Einen Regierungswechsel ohne Neuwahl des Parlaments ermöglicht das Grundgesetz durch ein sogenanntes konstruktives Misstrauensvotum: Ein Kanzler mitsamt seiner Regierung kann nur gestürzt werden, indem der Bundestag mit absoluter Mehrheit einen neuen Kanzler oder eine neue Kanzlerin wählt. Ohne ein solches konstruktives Vorgehen kann das Parlament der Regierung formal nicht das Misstrauen aussprechen. Der Bundespräsident allein kann den Kanzler nicht auswechseln. Auch damit wurde eine Lehre aus Pattsituationen in der Weimarer Republik gezogen, die der nationalsozialistischen Diktatur von Adolf Hitler den Weg geebnet hatten.

Schmidt, Schröder, Brandt und Kohl

In der bundesdeutschen Geschichte haben Kanzler insgesamt fünf Mal die Vertrauensfrage gestellt, also den "Antrag", ihnen "das Vertrauen auszusprechen", wie es in Artikel 68 des Grundgesetzes heißt.
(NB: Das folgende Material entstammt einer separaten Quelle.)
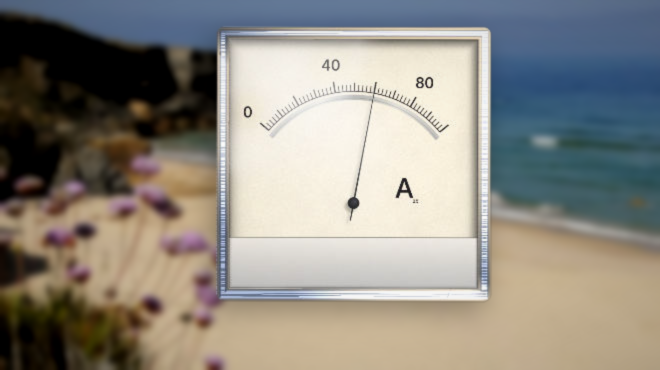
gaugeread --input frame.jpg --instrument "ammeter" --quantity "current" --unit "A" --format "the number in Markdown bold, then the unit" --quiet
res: **60** A
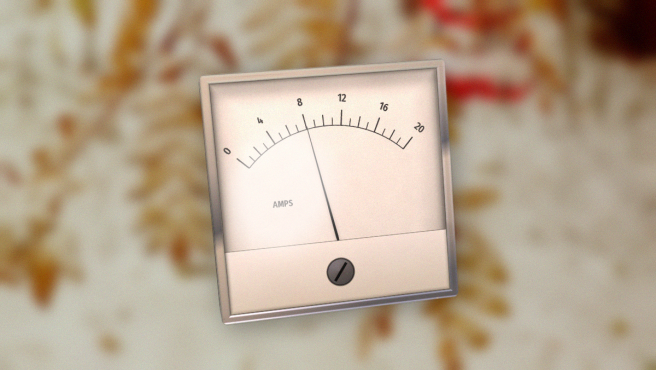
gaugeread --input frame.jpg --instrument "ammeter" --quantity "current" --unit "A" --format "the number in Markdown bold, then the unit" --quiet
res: **8** A
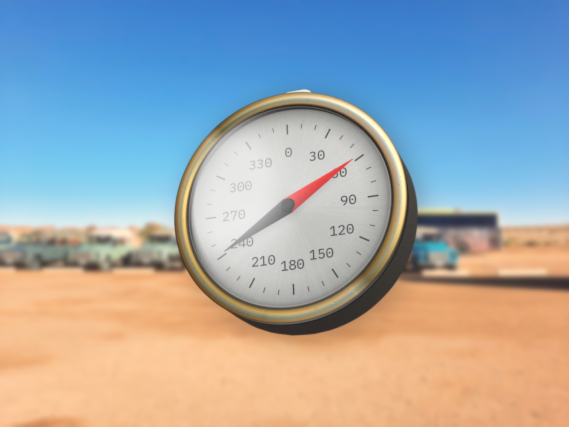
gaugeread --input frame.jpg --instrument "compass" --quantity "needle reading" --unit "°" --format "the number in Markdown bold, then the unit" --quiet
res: **60** °
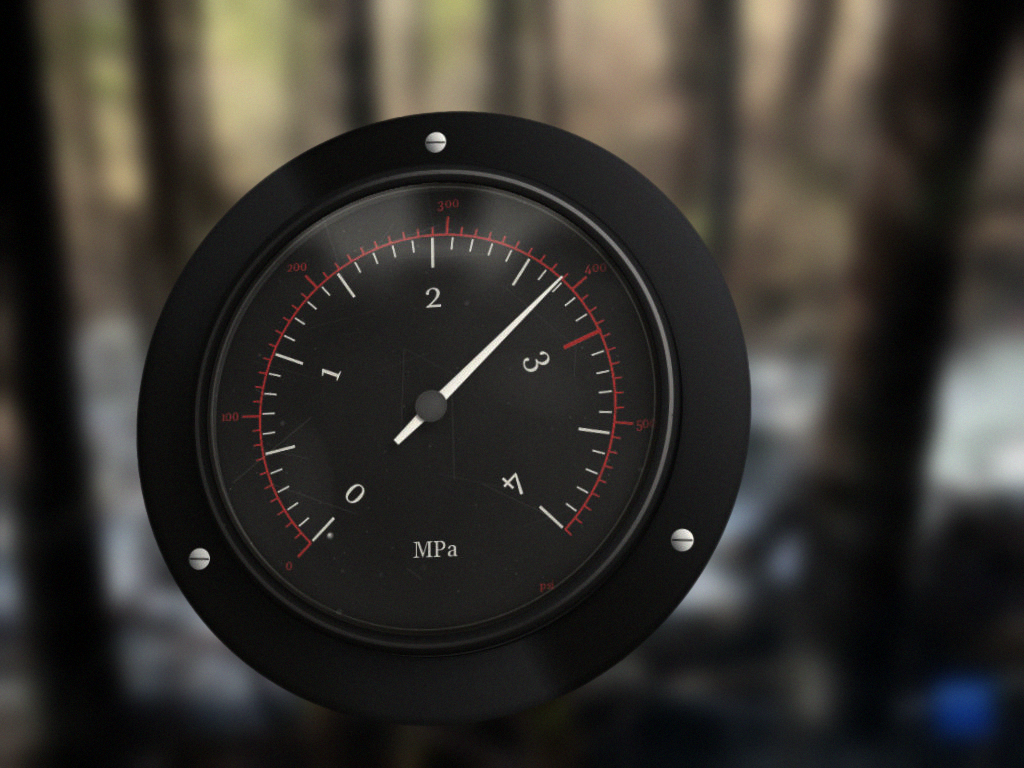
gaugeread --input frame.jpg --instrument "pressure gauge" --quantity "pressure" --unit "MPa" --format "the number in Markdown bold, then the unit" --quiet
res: **2.7** MPa
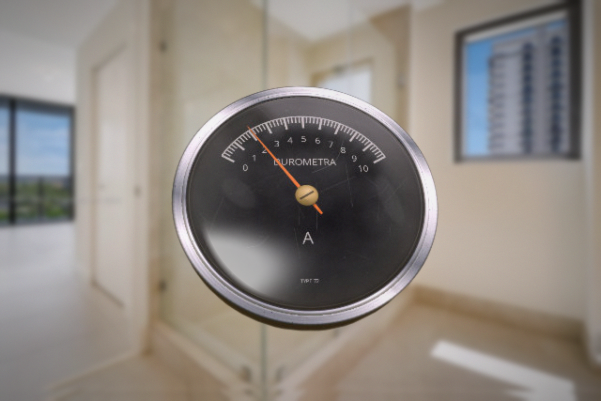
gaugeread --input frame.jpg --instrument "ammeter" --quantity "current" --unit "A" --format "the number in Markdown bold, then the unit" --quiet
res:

Doch nur in zwei Fällen hatten die Amtsinhaber die Absicht, sich den Rückhalt der Parlamentsmehrheit zu sichern, wie es ursprünglich gedacht war: 1982 ließ sich Helmut Schmidt in einer Koalitionskrise das Vertrauen aussprechen - was nicht verhinderte, dass seine sozialliberale Koalition noch im selben Jahr zerfiel und Schmidt durch ein konstruktives Misstrauensvotum des Bundestags von Helmut Kohl abgelöst wurde.
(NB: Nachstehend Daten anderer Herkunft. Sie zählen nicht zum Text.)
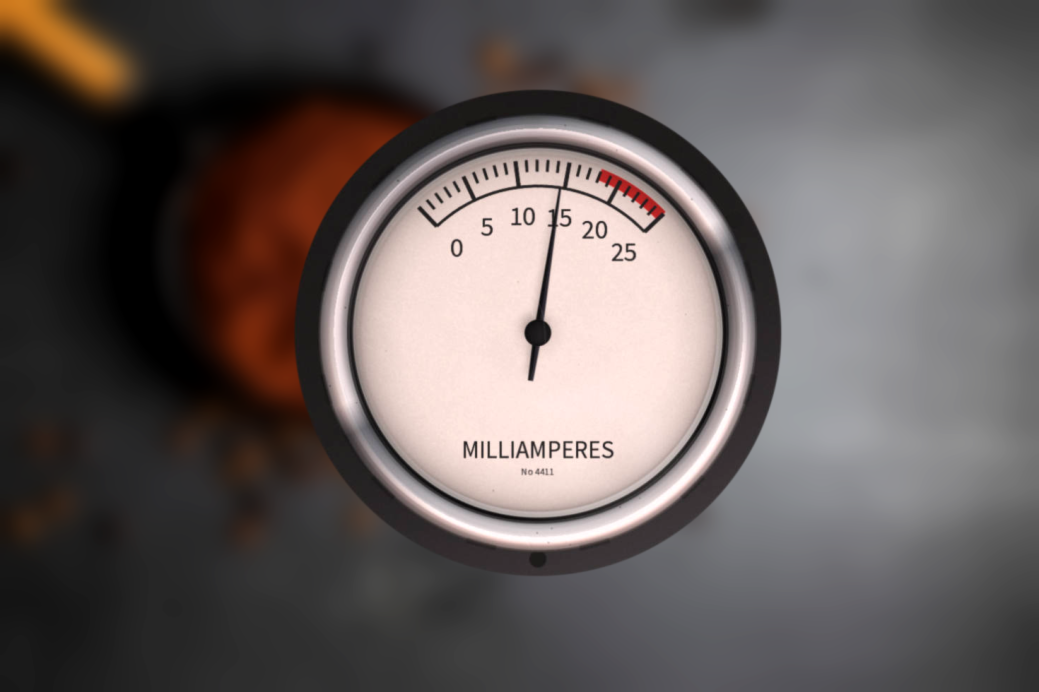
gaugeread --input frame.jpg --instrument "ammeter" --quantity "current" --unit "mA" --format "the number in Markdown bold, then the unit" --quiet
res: **14.5** mA
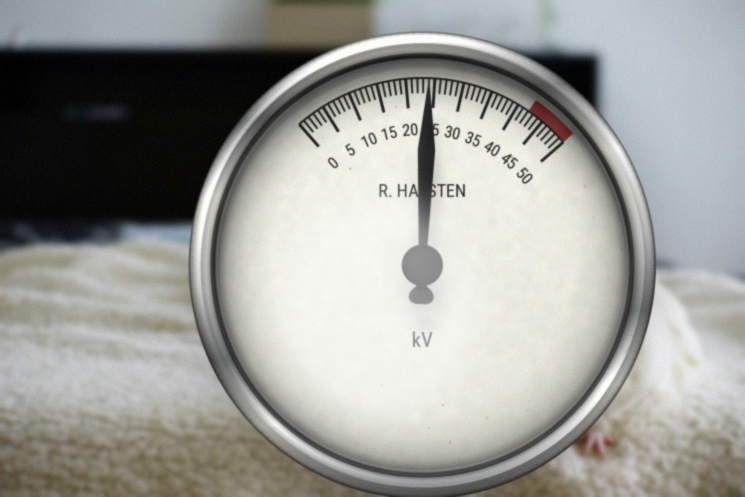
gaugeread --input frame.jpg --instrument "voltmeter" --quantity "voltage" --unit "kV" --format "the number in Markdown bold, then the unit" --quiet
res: **24** kV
2001 sicherte sich Gerhard Schröder die Zustimmung für den umstrittenen Afghanistan-Einsatz der Bundeswehr, indem er diese Abstimmung mit der Vertrauensfrage verband. In den drei übrigen Fällen nutzten Kanzler die Vertrauensfrage als Schachzug, um Neuwahlen einzuleiten: Dass 1972 Willy Brandt, 1982 der gerade ins Amt gekommene Helmut Kohl und 2005 Gerhard Schröder Vertrauensabstimmungen verloren, war vorher abgesprochen. Alle drei Politiker handelten in der Hoffnung, bei Neuwahlen ihre Koalition zu stabilisieren.
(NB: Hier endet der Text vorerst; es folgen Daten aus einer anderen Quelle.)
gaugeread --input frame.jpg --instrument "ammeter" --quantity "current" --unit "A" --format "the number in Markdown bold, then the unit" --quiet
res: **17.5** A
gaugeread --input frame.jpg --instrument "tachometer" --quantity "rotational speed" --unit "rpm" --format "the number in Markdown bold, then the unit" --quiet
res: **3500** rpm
Während Brandt und Kohl dies gelang, scheiterte Schröder: Die SPD verlor die Bundestagswahl und wurde Juniorpartner in einer Großen Koalition von Angela Merkel. Obwohl die jeweiligen Bundespräsidenten mitspielten, wurden die sogenannten "unechten Vertrauensfragen" als Missbrauch des Grundgesetzes kritisiert. Sie erhielten aber schließlich den Segen des Bundesverfassungsgerichts.